▸ TESTO FORNITO
* * * * *

Dovessi dire com’è il Salone internazionale del libro di Torino direi che non lo so. Forse come le vasche per l’allevamento in mare aperto e noi, tonni, ci saltiamo dentro. Come un posto dove il tempo si accorcia e si allunga, senza senso, senza un perché (e alla fine quando serve sono sempre le 15, mai, che ne so, le 20 almeno).
È un’incubatrice che per cinque giorni ci permette di vivere come fosse tutto vero. Un posto per storie (tantissime), persone (troppe ma mai abbastanza) e domande strane («dove posso trovare quadernoni per la scuola?») o impellenti («signorina, ho bisogno dell’uscita, dov’è l’uscita?!») e risposte niente male («mah, non saprei… sono appena arrivata… ah, guardi! provi di là, vedo la luce! vada verso la luce!»).

* * * * *

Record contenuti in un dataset
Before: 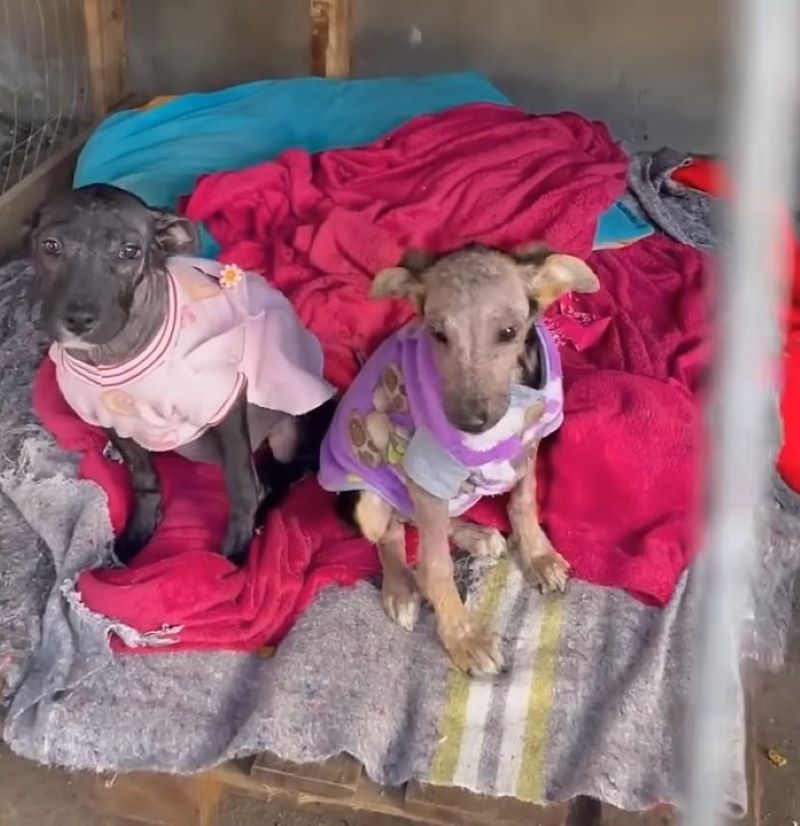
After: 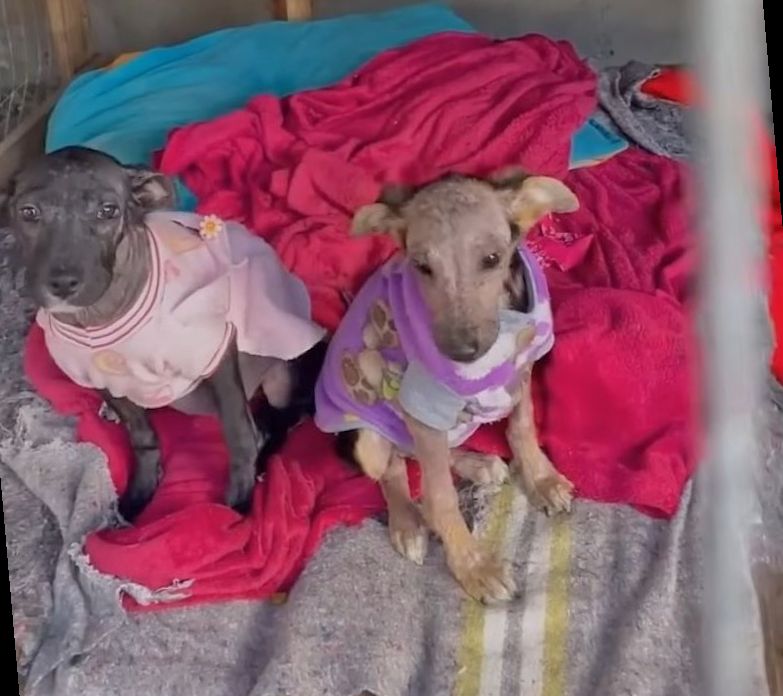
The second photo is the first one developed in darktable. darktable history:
rotate and perspective: rotation -5°, crop left 0.05, crop right 0.952, crop top 0.11, crop bottom 0.89
tone equalizer: -8 EV 0.25 EV, -7 EV 0.417 EV, -6 EV 0.417 EV, -5 EV 0.25 EV, -3 EV -0.25 EV, -2 EV -0.417 EV, -1 EV -0.417 EV, +0 EV -0.25 EV, edges refinement/feathering 500, mask exposure compensation -1.57 EV, preserve details guided filter
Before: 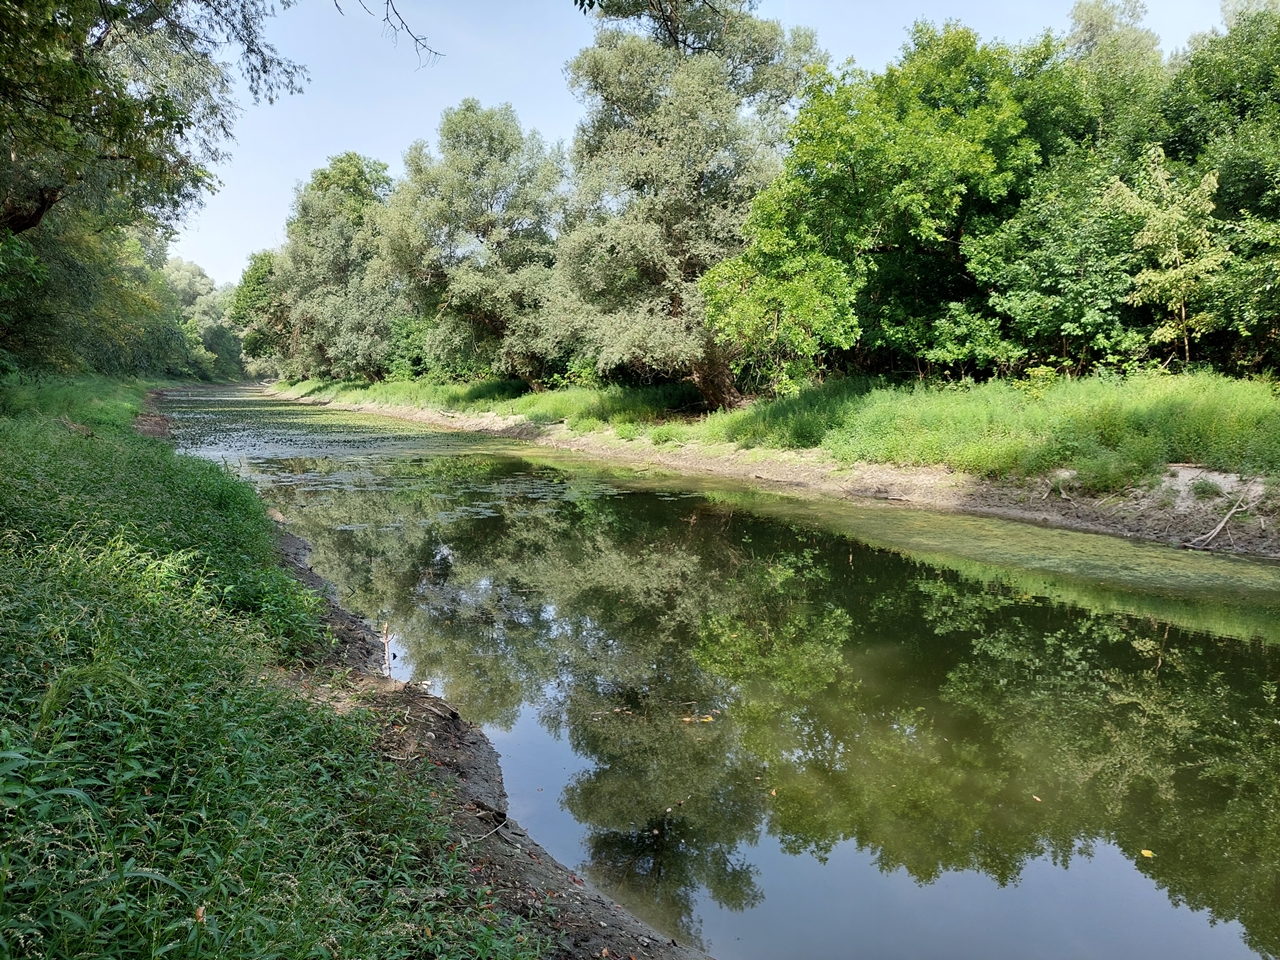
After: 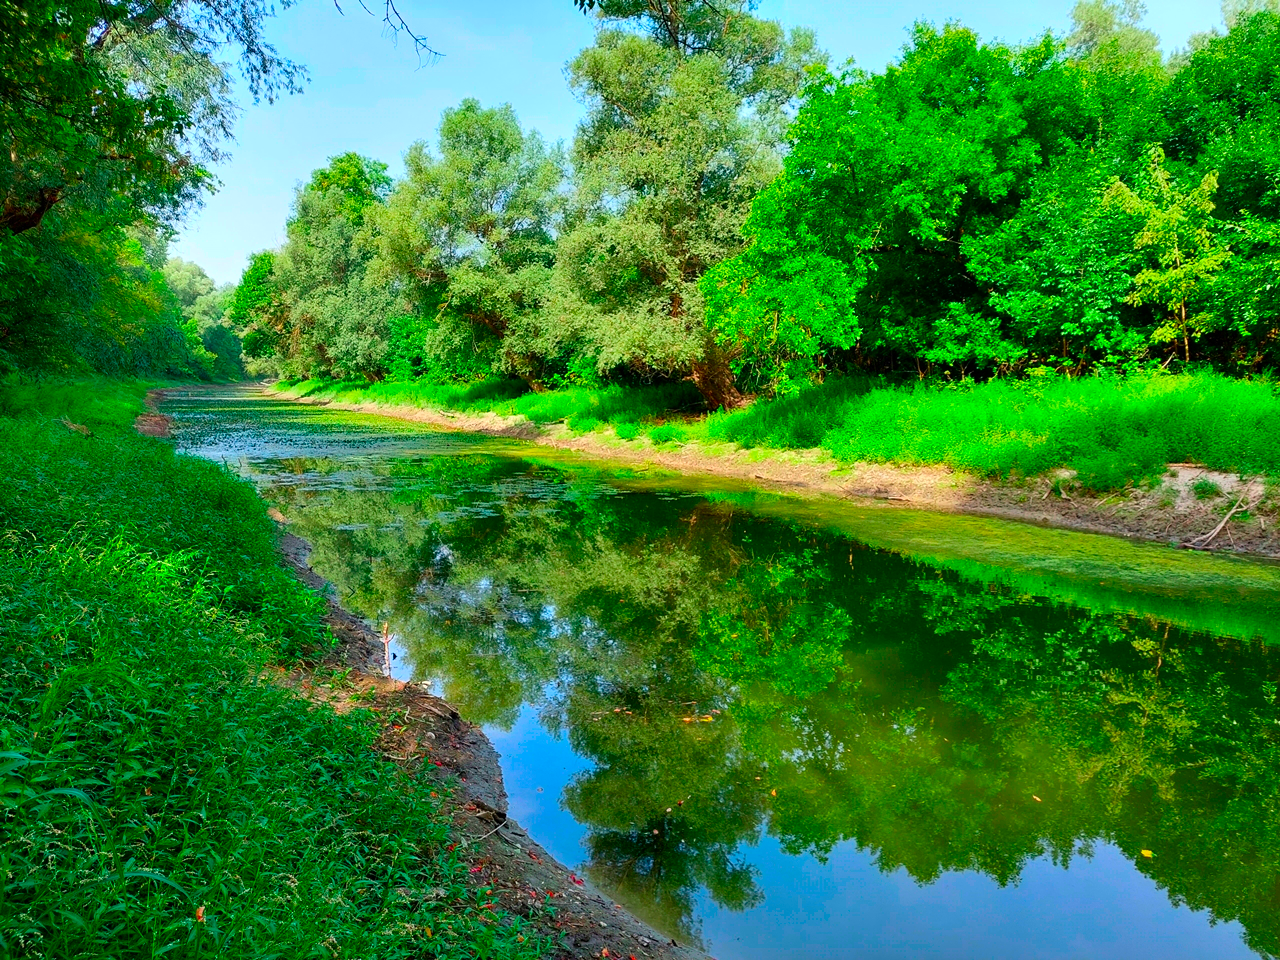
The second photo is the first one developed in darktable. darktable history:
color correction: saturation 2.15
color contrast: green-magenta contrast 1.73, blue-yellow contrast 1.15
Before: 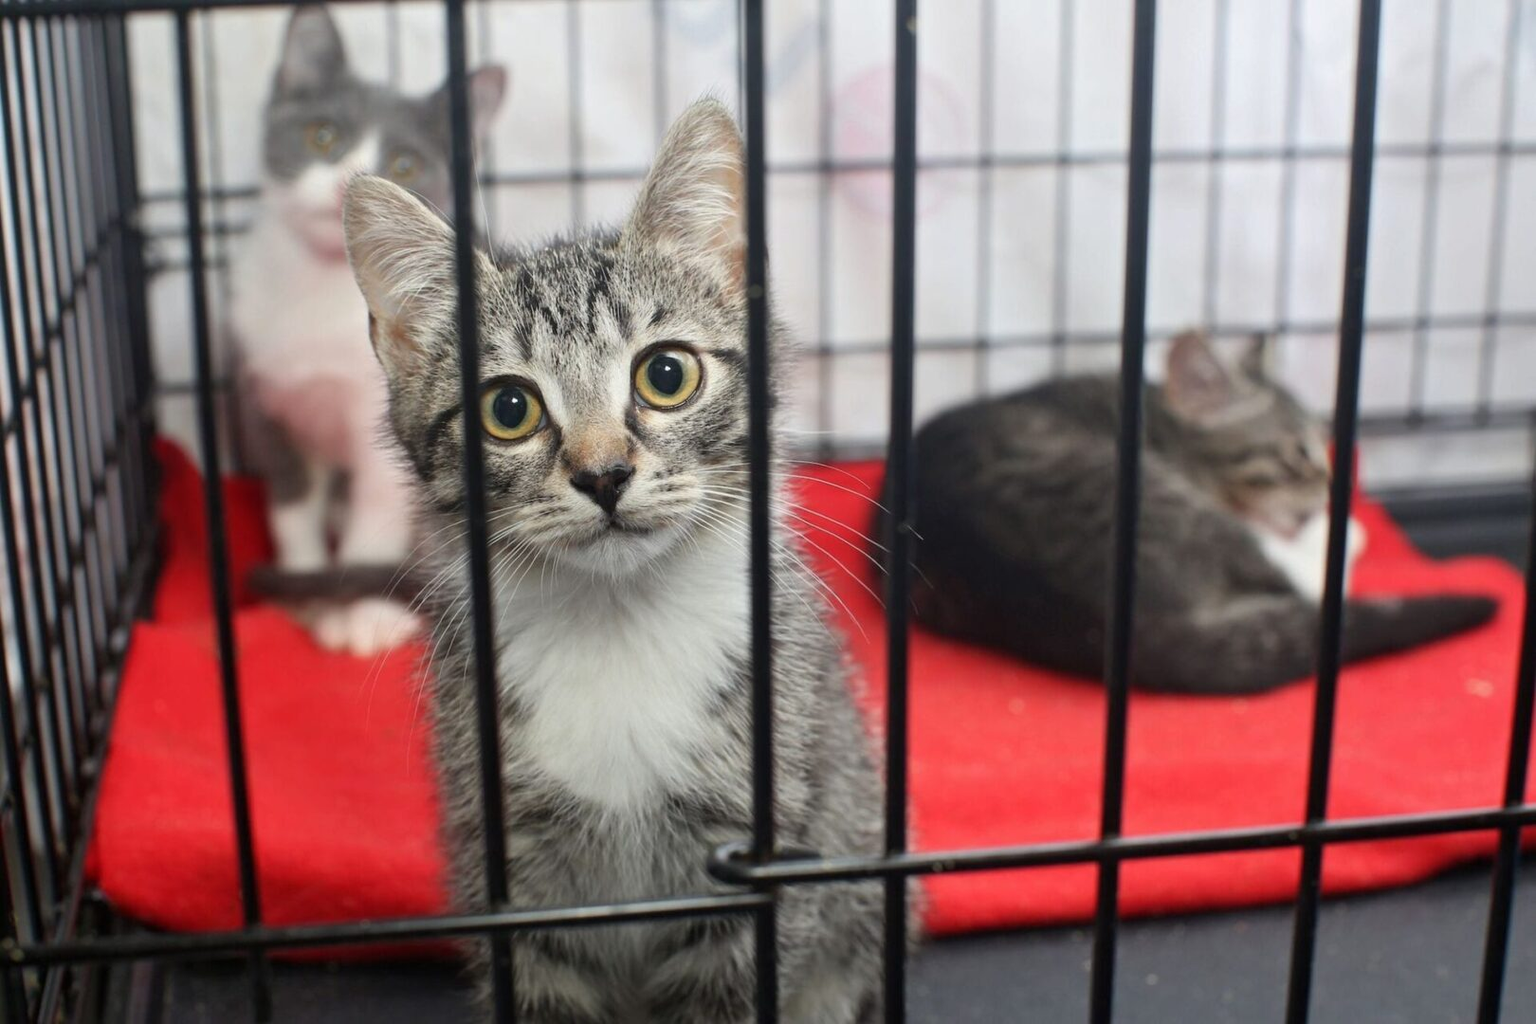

* * * * *

▸ RICHIESTA DATA 1
Nel testo sul Salone del libro di Torino, riscrivi il passo da «Dovessi dire com’è» fino a «le 20 almeno).» compreso, cambiando «tonni» in «salmoni».
▸ RICHIESTA DATA 2
Prosegui il testo sul Salone del libro di Torino dal punto in cui si ferma.

▸ RISULTATO 1
Dovessi dire com’è il Salone internazionale del libro di Torino direi che non lo so. Forse come le vasche per l’allevamento in mare aperto e noi, salmoni, ci saltiamo dentro. Come un posto dove il tempo si accorcia e si allunga, senza senso, senza un perché (e alla fine quando serve sono sempre le 15, mai, che ne so, le 20 almeno).

▸ RISULTATO 2
È stato un momento per prendere appunti, più che comprare. E comunque comprare quel po’ per fare regali, che è sempre la cosa più bella. È stato soprattutto un momento per gli abbracci, vecchi e nuovi. Per consolidare conoscenze.
Non lo so com’è il #SalTo, non riesco a pensarlo… eppure guarda tu st’infame se alla fine non mi manca. (fortuna che torna, dal 18 al 22 maggio 2017).
Giornalista pubblicista dal 2012, scrive da quando, bambina, le è stato regalato il suo primo diario. Ha scritto a lungo su InStoria.it e ha aiutato manoscritti a diventare libri lavorando in una casa editrice romana, esperienza che ha definito i contorni dei suoi interessi influendo, inevitabilmente, sul suo percorso nel giornalismo. Nel 2013 ha collaborato con il mensile Leggere:tutti ma è scrivendo per art a part of cult(ure) che ha potuto trovare il suo posto fra libri, festival e arti. Essere nata nel 1989 le ha sempre dato la strana sensazione di essere “in tempo”, chissà poi per cosa...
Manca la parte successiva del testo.